[Start of Attachment]

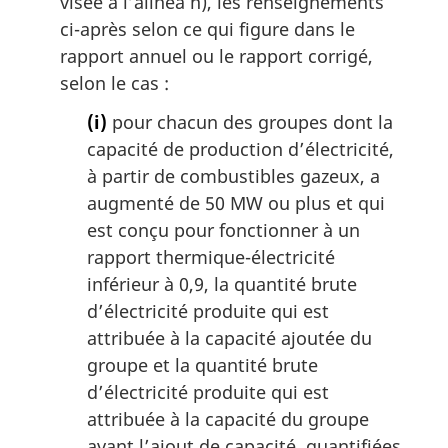
visée à l’alinéa h), les renseignements
ci-après selon ce qui figure dans le
rapport annuel ou le rapport corrigé,
selon le cas :
(i)
pour chacun des groupes dont la
capacité de production d’électricité,
à partir de combustibles gazeux, a
augmenté de 50 MW ou plus et qui
est conçu pour fonctionner à un
rapport thermique-électricité
inférieur à 0,9, la quantité brute
d’électricité produite qui est
attribuée à la capacité ajoutée du
groupe et la quantité brute
d’électricité produite qui est
attribuée à la capacité du groupe
avant l’ajout de capacité, quantifiées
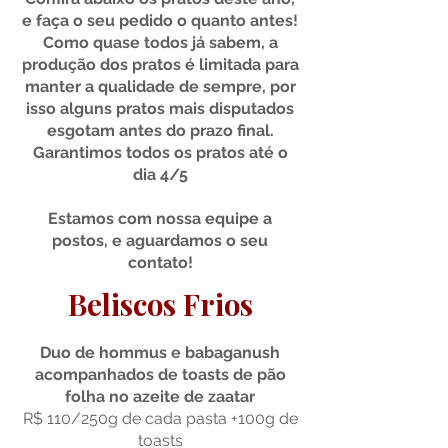
e faça o seu pedido o quanto antes!
Como quase todos já sabem, a
produção dos pratos é limitada para
manter a qualidade de sempre, por
isso alguns pratos mais disputados
esgotam antes do prazo final.
Garantimos todos os pratos até o
dia 4/5
Estamos com nossa equipe a
postos, e aguardamos o seu
contato!
Beliscos Frios
Duo de hommus e babaganush
acompanhados de toasts de pão
folha no azeite de zaatar
R$ 110/250g de cada pasta +100g de
toasts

[End of Attachment]

# Directions
Nothing is needed beyond an exact transcription of the lines from the one containing "attribuée à la capacité ajoutée du" to the end of the entries above, with the pictures omitted.

# Result below
attribuée à la capacité ajoutée du
groupe et la quantité brute
d’électricité produite qui est
attribuée à la capacité du groupe
avant l’ajout de capacité, quantifiées
e faça o seu pedido o quanto antes!
Como quase todos já sabem, a
produção dos pratos é limitada para
manter a qualidade de sempre, por
isso alguns pratos mais disputados
esgotam antes do prazo final.
Garantimos todos os pratos até o
dia 4/5
Estamos com nossa equipe a
postos, e aguardamos o seu
contato!
Beliscos Frios
Duo de hommus e babaganush
acompanhados de toasts de pão
folha no azeite de zaatar
R$ 110/250g de cada pasta +100g de
toasts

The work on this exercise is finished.